April 11, 2011 2 Comments
We had a very successful go of it last summer with our crop of sungold tomatoes. We did make one mistake, though: we weren’t very good about saving our seeds. As such, our eldest plant was mostly expired when we finally thought to try and save seeds from it, and the last seed-bearing stragglers we plucked from her branches from were only half-ripe. We took them anyways, hoping that their champion pedigree would make up for our haphazard collection practices.
Late (very late) last fall, I took the most developed tomatoes I could and squeezed out the biggest seeds I could find, separating them from the pulp etc. using the fermentation method (which is loosely described here). I wasn’t terribly confident about the whole process, but it did leave me with some seeds of heretofore uncertain viability. These went into a drawer for the winter.
On Sunday, I pulled them out and potted them in soil inside an old plastic fruit container, which are said to be good for starting seeds because the bottoms are lined with holes which allow for some drainage. I stuffed that container into a second container, sans holes, so we won’t have little muddy water spots jeopardizing our security deposit. This container holds twelve seeds, planted roughly three quarters of an inch apart from one another. Roughly.
You’re supposed to plant seeds 6-8 weeks before you want them outside, meaning that these could be a few weeks late, especially if you’re the sort that likes to gamble with frosts. At about 30 days, you should be getting actual tomato plant-looking leaves. This is our first time trying seeds, though, so we’ll be happy to get anything to grow at all. If not, we’ll probably transplant from Farmers Markets around the city (our plants last year came from Atlas Farm, at the Copley Square market).

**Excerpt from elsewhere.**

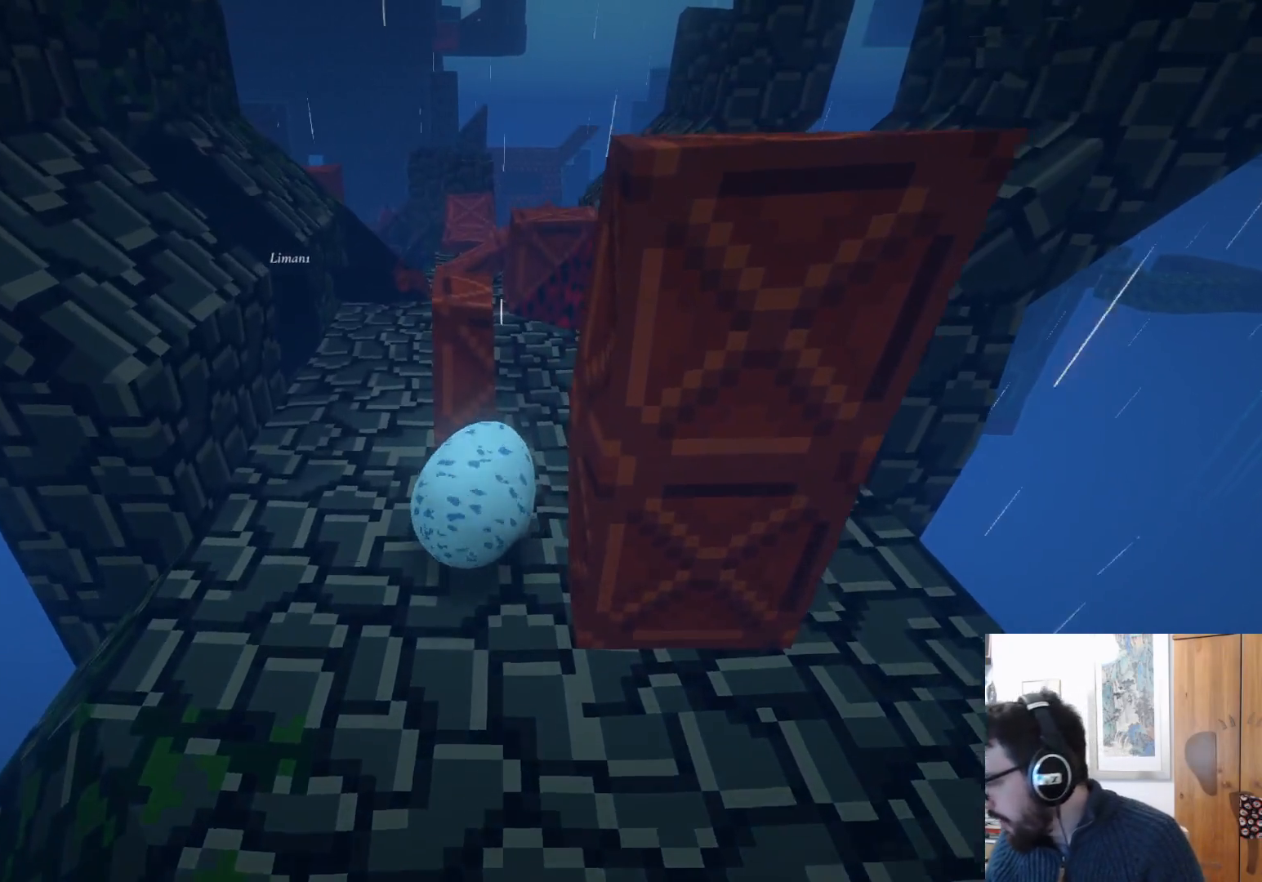
{"buttons": [], "left_stick": "center", "right_stick": "right", "events": [[100, "right_stick", "right"], [233, "left_stick", "center"]]}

It won’t take long to find out if any of these things will grow – probably only a week or so. I’m feeling a little parental right now. Do they have enough water? Are they warm enough? I may or may not have played music for them when I was planting them. I’ve heard it makes them smarter. This anxious gardner will be spending many a moment over the next week or so squinting at the soil and hoping for a little green.
(Yes, I planted them on Sunday morning and am writing the update on Monday night. No, nothing has grown yet. Yes, I am frustrated at that. No, I won’t be waking up at 3am to check on them. Yes, that might be a lie).